- [INSTRUCTION]
Pull out the lines of the records that start at the beginning of the records and end at the line containing "követelmény az energiafelhasználás", with both ends included, reproducing them word for word. Omit the pictures from your answer.

Start of RECORDS FOR PROCESSING

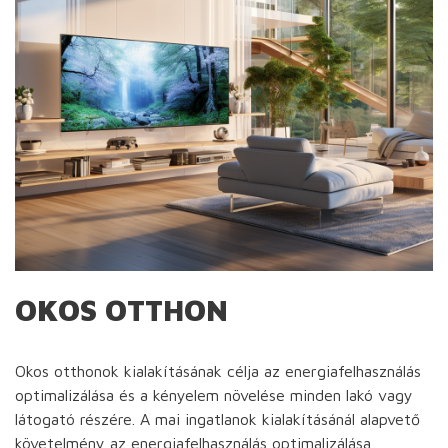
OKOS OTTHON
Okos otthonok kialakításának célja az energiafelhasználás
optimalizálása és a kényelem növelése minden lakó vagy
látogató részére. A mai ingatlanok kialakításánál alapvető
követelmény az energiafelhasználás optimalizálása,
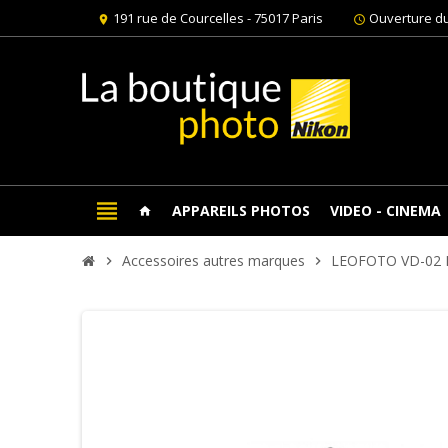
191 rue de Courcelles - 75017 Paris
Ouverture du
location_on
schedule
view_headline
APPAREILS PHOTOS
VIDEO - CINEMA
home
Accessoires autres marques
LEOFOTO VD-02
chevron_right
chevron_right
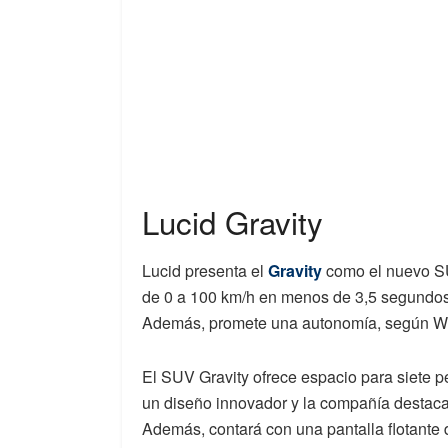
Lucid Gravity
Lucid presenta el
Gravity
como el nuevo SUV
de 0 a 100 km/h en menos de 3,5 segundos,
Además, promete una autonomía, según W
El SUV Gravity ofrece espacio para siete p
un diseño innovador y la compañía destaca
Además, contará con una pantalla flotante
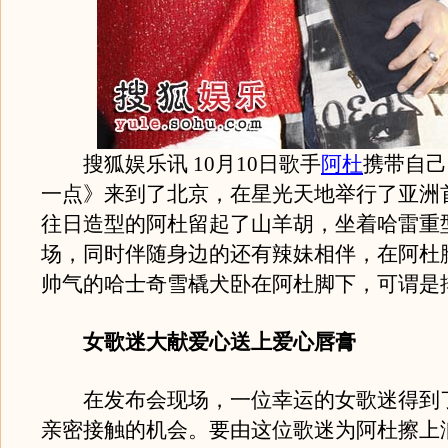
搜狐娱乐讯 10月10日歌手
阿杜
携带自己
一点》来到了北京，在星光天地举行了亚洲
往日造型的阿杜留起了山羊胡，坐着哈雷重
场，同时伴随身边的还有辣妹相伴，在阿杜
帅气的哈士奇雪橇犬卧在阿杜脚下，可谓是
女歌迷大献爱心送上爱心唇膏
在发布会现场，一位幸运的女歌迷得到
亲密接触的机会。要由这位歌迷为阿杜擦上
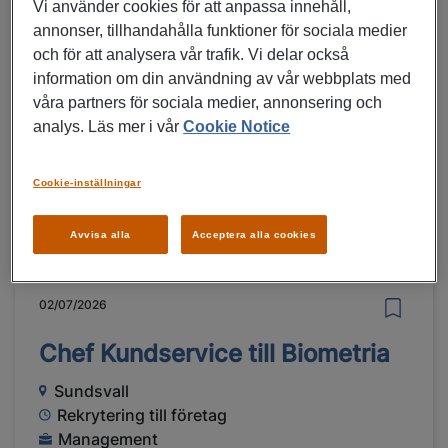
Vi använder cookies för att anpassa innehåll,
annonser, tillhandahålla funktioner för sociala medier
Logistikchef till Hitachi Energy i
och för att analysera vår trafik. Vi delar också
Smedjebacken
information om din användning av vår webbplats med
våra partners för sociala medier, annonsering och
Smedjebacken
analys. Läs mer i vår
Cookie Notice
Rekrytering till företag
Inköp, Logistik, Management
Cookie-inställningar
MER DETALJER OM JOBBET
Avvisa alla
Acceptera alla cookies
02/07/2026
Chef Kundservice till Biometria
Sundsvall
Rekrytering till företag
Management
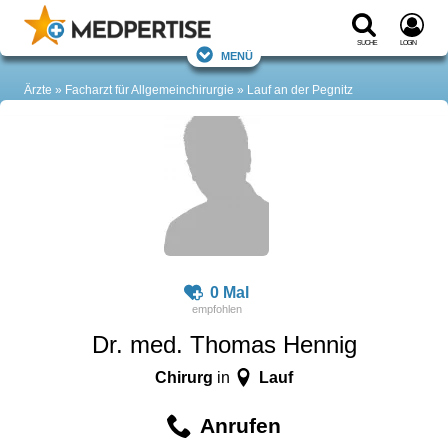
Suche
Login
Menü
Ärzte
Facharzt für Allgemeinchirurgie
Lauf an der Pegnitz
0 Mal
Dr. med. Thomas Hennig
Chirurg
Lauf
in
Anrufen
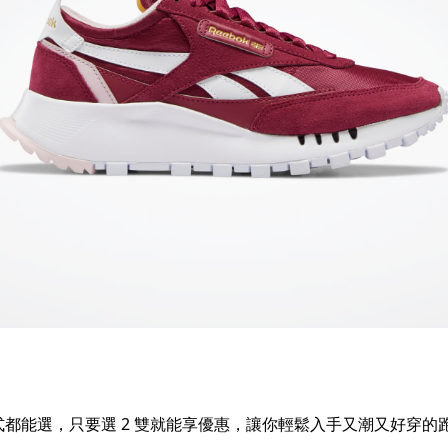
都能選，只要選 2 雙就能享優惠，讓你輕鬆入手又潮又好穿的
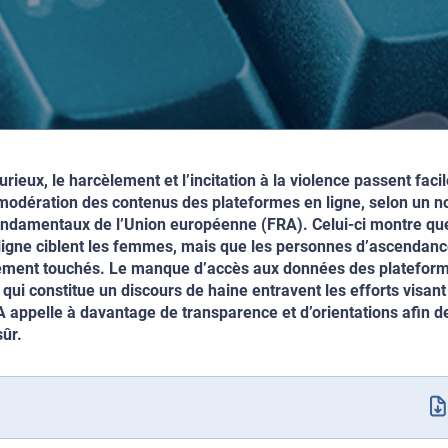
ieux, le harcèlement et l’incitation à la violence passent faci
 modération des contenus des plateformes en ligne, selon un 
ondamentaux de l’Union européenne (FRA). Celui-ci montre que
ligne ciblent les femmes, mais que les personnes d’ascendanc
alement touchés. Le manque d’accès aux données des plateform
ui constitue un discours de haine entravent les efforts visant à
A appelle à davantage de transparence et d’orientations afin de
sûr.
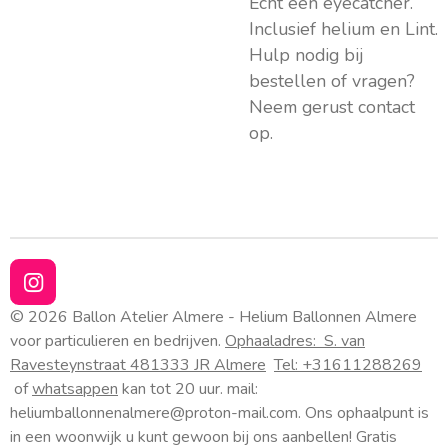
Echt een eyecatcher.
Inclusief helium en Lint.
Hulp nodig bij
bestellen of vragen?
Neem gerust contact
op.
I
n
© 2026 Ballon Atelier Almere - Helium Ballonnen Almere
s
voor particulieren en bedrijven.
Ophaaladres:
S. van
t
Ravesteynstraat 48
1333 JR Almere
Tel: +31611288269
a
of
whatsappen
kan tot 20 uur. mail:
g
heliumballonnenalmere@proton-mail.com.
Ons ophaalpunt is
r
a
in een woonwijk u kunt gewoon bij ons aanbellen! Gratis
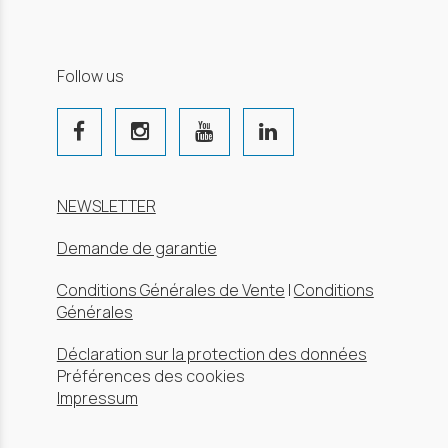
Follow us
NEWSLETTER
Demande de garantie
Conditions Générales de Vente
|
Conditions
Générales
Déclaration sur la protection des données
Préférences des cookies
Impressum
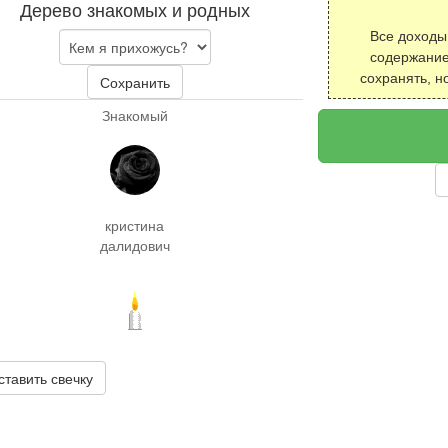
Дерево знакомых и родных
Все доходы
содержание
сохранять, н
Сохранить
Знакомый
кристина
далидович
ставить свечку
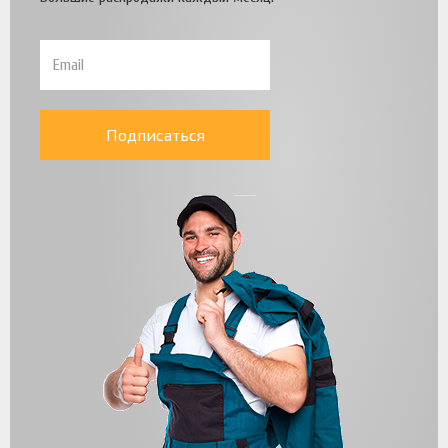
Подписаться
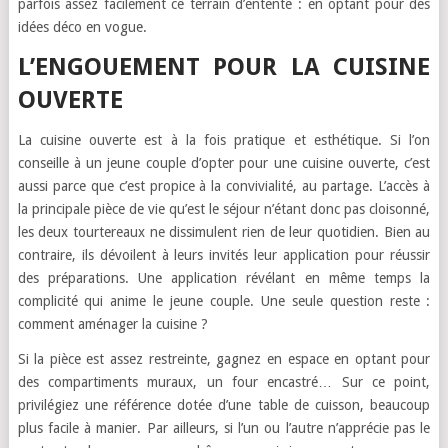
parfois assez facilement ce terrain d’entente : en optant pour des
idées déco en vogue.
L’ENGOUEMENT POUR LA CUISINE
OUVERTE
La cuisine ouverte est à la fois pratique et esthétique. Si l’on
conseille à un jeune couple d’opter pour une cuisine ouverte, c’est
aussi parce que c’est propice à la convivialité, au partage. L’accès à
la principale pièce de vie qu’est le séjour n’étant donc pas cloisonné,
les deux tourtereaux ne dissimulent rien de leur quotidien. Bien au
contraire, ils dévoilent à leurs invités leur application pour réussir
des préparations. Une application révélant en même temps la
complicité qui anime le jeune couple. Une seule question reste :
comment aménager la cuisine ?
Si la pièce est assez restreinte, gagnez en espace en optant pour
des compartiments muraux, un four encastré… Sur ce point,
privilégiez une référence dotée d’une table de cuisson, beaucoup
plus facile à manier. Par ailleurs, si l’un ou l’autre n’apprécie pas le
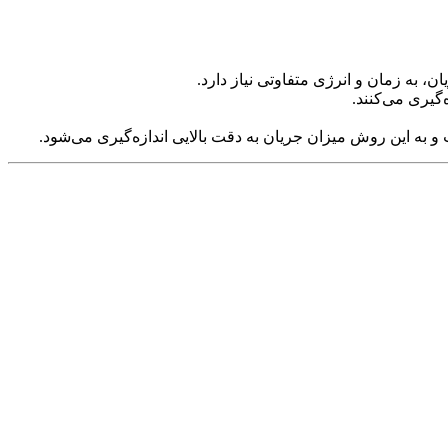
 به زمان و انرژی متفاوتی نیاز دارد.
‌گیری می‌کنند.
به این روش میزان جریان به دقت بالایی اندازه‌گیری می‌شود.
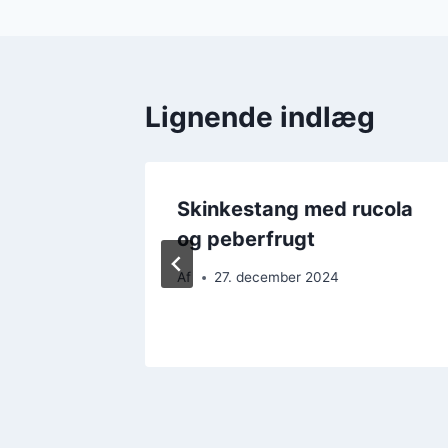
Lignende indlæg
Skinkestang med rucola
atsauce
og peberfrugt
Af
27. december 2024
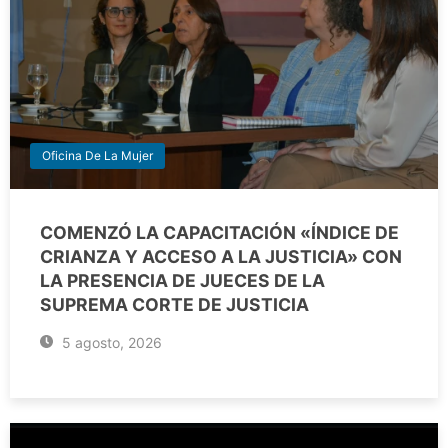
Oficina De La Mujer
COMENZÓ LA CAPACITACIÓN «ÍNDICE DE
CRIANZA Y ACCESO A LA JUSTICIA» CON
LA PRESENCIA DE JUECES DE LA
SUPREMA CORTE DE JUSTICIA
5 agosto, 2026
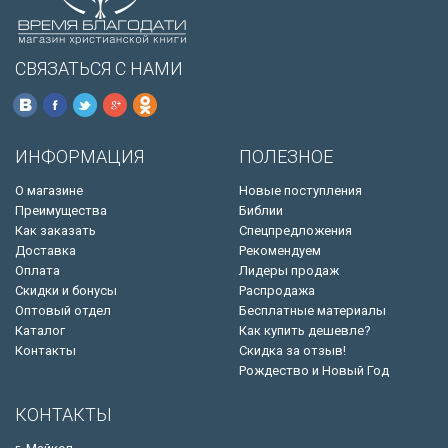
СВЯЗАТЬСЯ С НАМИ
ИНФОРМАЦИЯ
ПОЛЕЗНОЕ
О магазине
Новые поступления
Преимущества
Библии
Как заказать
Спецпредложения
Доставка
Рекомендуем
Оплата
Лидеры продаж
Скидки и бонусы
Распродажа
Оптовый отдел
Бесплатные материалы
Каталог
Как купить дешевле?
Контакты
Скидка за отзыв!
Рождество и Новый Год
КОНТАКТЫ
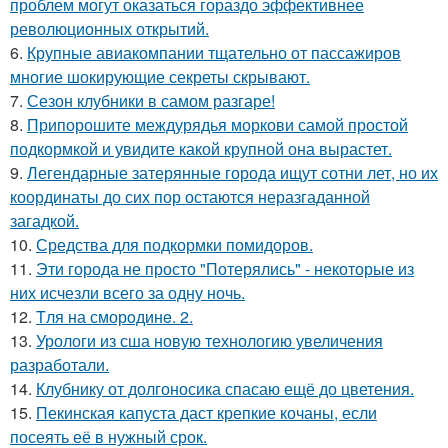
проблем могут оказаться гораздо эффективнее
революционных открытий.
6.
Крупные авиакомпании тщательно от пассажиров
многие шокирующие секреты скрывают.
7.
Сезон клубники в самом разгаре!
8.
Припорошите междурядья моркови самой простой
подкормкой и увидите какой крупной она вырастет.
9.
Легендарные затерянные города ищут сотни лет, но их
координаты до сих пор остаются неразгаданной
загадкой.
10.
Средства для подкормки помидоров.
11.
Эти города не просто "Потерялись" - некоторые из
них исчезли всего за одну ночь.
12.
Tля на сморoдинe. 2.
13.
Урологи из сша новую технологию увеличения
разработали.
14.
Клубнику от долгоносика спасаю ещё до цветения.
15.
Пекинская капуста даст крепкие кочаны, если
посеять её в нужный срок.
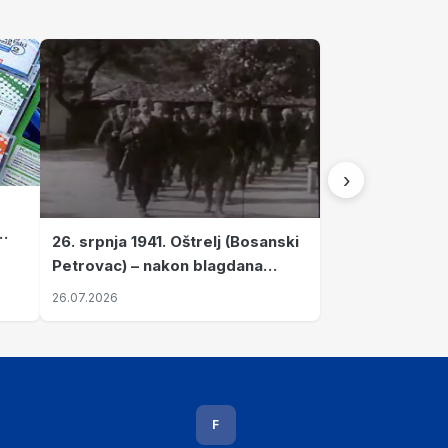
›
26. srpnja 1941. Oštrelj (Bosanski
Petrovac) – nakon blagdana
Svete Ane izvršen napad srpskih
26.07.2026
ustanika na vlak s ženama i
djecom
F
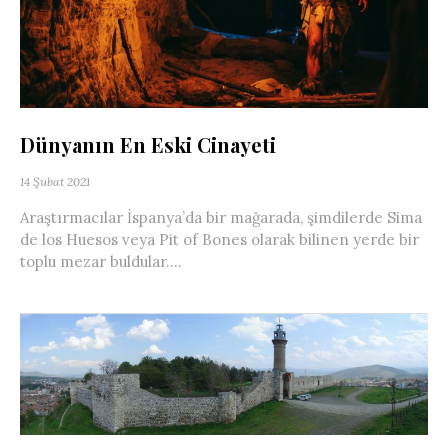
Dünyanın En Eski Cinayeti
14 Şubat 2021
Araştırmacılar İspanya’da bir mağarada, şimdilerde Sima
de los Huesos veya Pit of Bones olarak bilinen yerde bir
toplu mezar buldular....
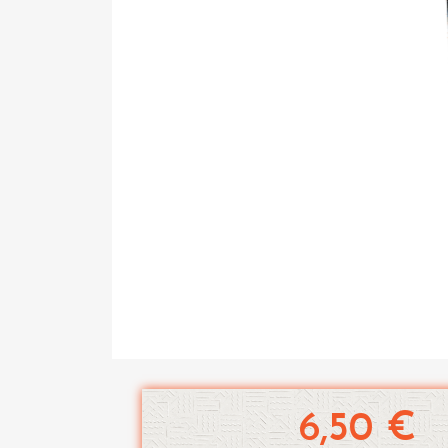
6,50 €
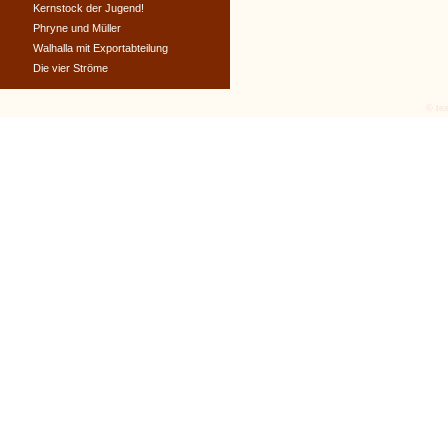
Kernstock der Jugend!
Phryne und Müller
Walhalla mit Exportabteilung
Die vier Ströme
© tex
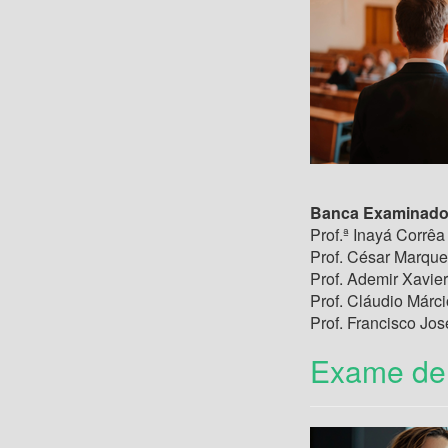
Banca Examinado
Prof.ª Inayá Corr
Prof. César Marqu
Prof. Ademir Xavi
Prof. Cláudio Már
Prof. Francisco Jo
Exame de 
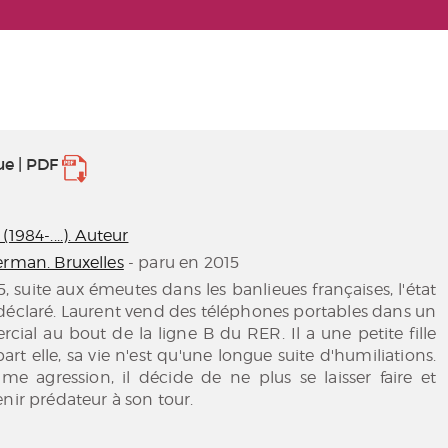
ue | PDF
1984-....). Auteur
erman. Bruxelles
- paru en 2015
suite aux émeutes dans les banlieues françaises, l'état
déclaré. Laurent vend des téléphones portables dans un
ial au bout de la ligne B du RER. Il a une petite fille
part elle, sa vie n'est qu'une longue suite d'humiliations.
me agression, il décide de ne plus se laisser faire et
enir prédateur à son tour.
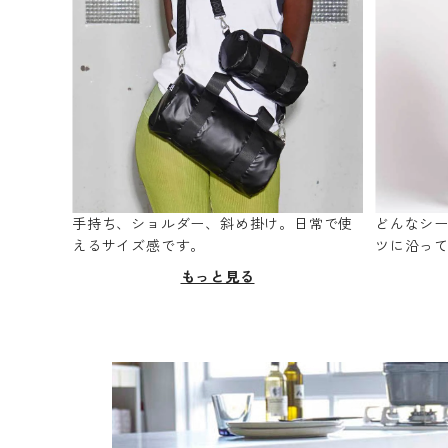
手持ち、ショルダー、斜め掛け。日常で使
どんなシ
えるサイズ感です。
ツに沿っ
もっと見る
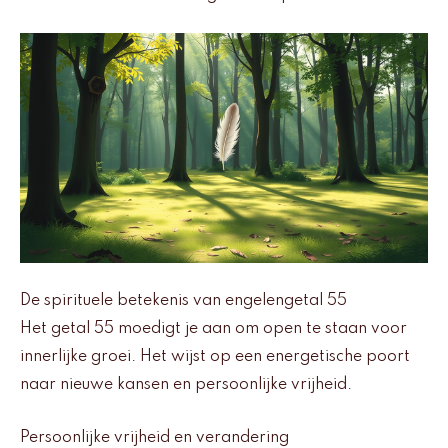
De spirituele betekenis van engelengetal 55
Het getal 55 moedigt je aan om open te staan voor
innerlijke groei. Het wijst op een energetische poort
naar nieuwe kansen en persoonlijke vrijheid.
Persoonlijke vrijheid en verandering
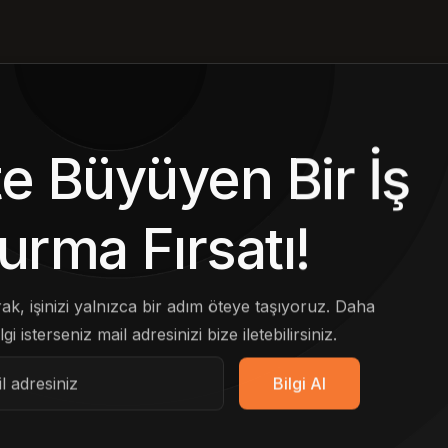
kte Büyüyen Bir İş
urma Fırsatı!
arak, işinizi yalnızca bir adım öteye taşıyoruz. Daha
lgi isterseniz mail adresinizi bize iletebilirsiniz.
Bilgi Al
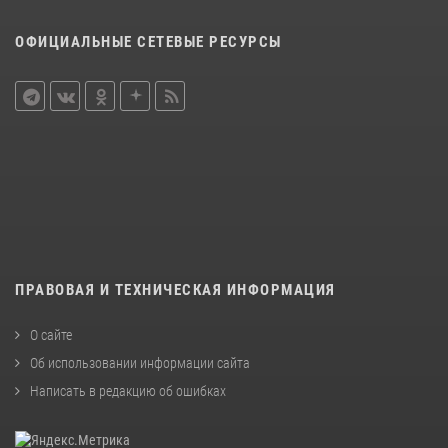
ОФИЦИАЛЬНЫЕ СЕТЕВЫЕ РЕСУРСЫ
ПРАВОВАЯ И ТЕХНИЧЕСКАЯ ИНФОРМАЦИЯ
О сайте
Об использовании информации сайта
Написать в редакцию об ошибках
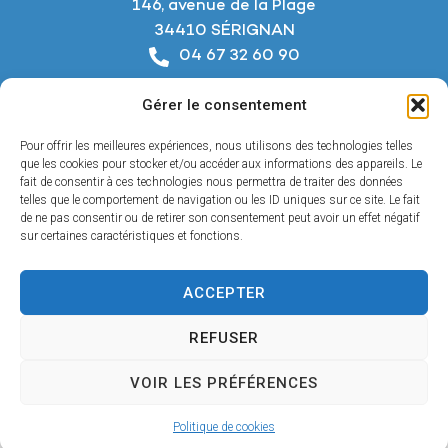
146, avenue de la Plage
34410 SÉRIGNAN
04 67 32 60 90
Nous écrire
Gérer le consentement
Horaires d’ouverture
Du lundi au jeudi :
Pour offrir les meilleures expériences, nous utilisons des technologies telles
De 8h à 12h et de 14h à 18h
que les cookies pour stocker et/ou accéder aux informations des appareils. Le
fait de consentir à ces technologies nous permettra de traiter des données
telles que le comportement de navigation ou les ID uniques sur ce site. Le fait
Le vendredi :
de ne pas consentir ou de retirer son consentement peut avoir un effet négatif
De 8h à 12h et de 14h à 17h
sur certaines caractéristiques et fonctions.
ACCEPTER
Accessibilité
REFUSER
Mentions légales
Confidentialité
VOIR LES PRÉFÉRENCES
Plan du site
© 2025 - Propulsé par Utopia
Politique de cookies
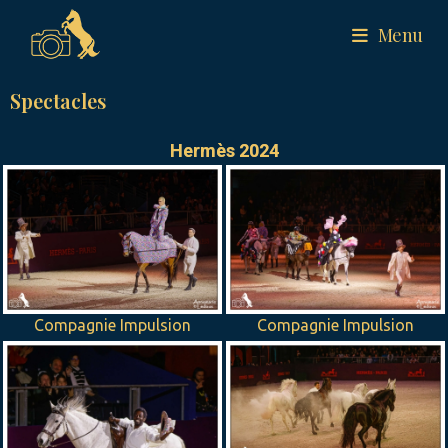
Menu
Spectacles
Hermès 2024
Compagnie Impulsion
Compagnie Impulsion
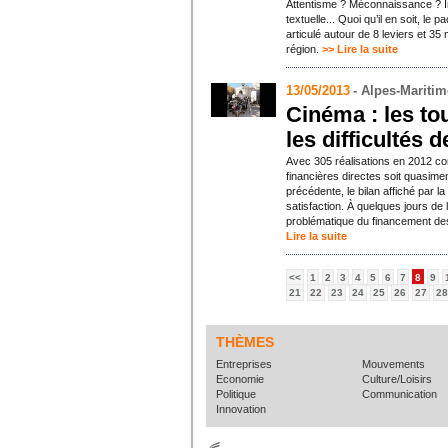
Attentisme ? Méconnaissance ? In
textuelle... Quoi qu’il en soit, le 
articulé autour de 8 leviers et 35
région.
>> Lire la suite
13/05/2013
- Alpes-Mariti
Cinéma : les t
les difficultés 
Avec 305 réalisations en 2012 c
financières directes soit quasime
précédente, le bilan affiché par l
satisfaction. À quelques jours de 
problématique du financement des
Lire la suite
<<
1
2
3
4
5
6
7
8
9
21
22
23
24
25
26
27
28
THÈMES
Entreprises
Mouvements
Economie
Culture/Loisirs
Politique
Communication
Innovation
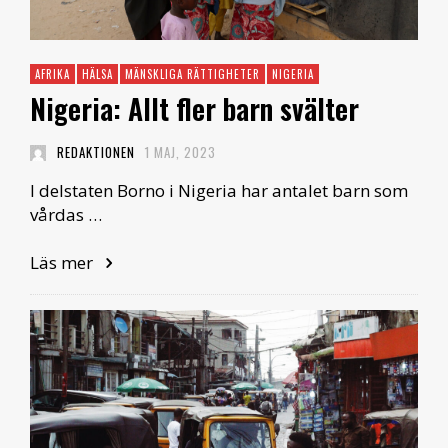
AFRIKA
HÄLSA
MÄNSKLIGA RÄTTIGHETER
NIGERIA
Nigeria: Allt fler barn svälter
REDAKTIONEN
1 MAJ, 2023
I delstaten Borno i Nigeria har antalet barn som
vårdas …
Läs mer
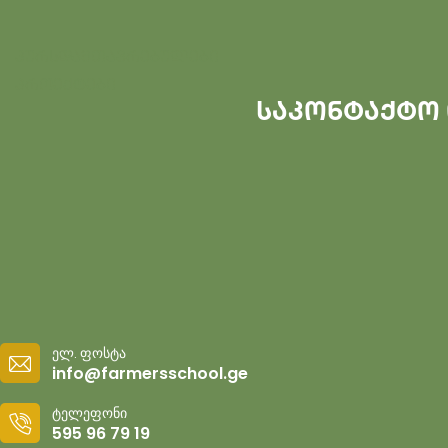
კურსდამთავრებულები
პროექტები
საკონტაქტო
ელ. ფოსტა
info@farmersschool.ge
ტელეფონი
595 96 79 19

End of RECORDS FOR PROCESSING

- [SOLUTION FOR THIS TASK]
OKOS OTTHON
Okos otthonok kialakításának célja az energiafelhasználás
optimalizálása és a kényelem növelése minden lakó vagy
látogató részére. A mai ingatlanok kialakításánál alapvető
követelmény az energiafelhasználás optimalizálása,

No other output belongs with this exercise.